Type 1 diabetes (T1D) is a complex and challenging disease, especially for youth and adolescents due to the biological and physical developmental stages from childhood to adulthood. To address the specific needs of youth and adolescents, the American Diabetes Association issued “Type 1 Diabetes in Children and Adolescents: A Position Statement by the American Diabetes Association” today, which is available online and will be published in the September 2018 print issue of Diabetes Care.
A team of eight pediatric diabetes authorities from leading institutions and diabetes care centers across the United States convened to create the position statement, which is comprised of recommendations and guidelines based on the body of evidence from over 190 pieces of literature, including research studies and consensus reports. The panel noted that while adult clinical trials in T1D have produced fairly robust evidence which have advanced care and improved outcomes, large, randomized pediatric clinical trials are challenging to recruit for and complete.

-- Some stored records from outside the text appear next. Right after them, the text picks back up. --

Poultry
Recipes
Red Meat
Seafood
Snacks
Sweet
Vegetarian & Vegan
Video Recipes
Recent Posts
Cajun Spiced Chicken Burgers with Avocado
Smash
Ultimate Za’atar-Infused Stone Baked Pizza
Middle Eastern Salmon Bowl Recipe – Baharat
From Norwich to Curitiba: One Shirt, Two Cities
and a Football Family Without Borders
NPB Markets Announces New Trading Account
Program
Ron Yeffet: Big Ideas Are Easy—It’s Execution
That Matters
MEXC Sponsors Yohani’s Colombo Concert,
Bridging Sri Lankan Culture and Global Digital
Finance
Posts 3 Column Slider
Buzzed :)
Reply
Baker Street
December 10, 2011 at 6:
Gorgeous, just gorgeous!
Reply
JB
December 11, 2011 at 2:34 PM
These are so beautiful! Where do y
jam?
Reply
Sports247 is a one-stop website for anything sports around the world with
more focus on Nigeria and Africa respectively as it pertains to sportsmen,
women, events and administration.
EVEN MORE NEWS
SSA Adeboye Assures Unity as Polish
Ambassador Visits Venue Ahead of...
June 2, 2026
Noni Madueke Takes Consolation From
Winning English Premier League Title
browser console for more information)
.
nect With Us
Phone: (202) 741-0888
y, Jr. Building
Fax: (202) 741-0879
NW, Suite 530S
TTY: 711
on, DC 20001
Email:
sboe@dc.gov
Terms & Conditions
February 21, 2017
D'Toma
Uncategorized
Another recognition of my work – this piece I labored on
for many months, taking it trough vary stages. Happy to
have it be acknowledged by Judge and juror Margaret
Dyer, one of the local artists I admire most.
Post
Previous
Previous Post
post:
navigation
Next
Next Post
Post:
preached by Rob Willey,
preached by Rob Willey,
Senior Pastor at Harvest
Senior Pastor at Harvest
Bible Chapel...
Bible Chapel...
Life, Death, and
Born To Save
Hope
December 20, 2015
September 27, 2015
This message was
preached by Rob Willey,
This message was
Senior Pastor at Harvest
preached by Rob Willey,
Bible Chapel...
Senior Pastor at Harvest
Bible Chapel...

Thus, this is the first updated ADA pediatric T1D position statement since 2005 and the majority of recommendations for youth with T1D rely on supportive evidence from cohort/registry studies or expert consensus and clinical experience.

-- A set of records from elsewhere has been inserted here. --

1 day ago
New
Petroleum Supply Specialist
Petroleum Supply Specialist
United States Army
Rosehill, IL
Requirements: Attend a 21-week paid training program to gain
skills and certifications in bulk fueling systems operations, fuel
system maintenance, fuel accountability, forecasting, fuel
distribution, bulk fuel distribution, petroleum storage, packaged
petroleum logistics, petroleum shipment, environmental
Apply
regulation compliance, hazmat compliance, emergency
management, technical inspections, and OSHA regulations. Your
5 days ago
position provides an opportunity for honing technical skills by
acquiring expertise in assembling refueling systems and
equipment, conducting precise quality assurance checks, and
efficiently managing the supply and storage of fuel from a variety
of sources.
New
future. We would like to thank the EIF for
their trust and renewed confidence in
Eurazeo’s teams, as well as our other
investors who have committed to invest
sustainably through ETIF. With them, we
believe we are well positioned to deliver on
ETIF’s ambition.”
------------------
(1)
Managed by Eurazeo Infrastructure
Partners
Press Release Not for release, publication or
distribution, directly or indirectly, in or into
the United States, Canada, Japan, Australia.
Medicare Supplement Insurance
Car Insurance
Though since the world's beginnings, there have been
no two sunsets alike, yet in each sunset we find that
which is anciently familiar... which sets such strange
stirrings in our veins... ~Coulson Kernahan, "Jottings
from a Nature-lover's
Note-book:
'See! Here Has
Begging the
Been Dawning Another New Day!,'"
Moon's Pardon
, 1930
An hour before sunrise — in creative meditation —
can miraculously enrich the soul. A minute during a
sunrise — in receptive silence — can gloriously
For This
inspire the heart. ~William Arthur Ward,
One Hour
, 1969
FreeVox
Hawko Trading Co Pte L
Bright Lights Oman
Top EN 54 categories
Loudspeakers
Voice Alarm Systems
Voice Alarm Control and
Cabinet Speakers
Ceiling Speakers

The statement contains guidelines on T1D staging, screenings and T1D diagnosis, including the importance of distinguishing between type 1 diabetes, type 2 diabetes, monogenic diabetes and other forms of diabetes. Specific information is provided on blood glucose management, lower blood glucose and HbA1c targets with details outlining self-blood glucose monitoring, the increasing use of continuous glucose monitoring and novel automated insulin delivery systems. The authors note that there are improved outcomes for patients when there is adequate payor reimbursement for the numerous supplies and devices needed to optimize T1D management, especially in the pediatric population.
Proper lifestyle management (nutrition, exercise) for youth with T1D is also emphasized, as well as complications of T1D and the behavioral aspects of self-management that clinicians should be familiar with, including potential depression, anxiety and eating disorders. The statement also addresses the specific needs of adolescent patients and the challenges that arise within this age group, including making the transition to self-care and the dangers of high-risk behavior among adolescent patients. The statement stresses that providers should encourage developmentally appropriate family involvement in diabetes management tasks for children and adolescents and cite that premature transfer of diabetes care from the pediatric to the adult care setting may result in poor self-management behaviors and deterioration in glycemic control.

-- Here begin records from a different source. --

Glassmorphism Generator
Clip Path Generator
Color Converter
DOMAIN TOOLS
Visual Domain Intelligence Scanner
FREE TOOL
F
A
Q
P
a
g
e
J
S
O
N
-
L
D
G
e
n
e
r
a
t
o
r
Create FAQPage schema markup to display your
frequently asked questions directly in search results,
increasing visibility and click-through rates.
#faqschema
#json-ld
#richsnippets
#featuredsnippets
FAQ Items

“It is critical for us to remember that children are not little adults, thus, pediatric-onset diabetes is different from adult-onset diabetes due to its distinct epidemiology, pathophysiology, developmental considerations and response to therapy,” said senior author Desmond Schatz, MD, Professor of Pediatrics and Medical Director of the Diabetes Center, and Director of the Clinical Research Center within the Clinical and Translational Science Institute at the University of Florida, Gainesville, and the ADA’s 2016 President of Science and Medicine. “Clinicians must be mindful of a child’s current and evolving developmental stages and must adapt care plans, particularly during the adolescent years, in order to maximize glycemic control and appropriately support the needs of both the patient and their family.”
The availability of ever-improving technology devices to assist in diabetes care is credited with providing advances in T1D research, treatment and management, however, the authors cite the need for more studies in the pediatric population to address and support the unique characteristics of T1D during each developmental stage from youth and adolescence to adulthood.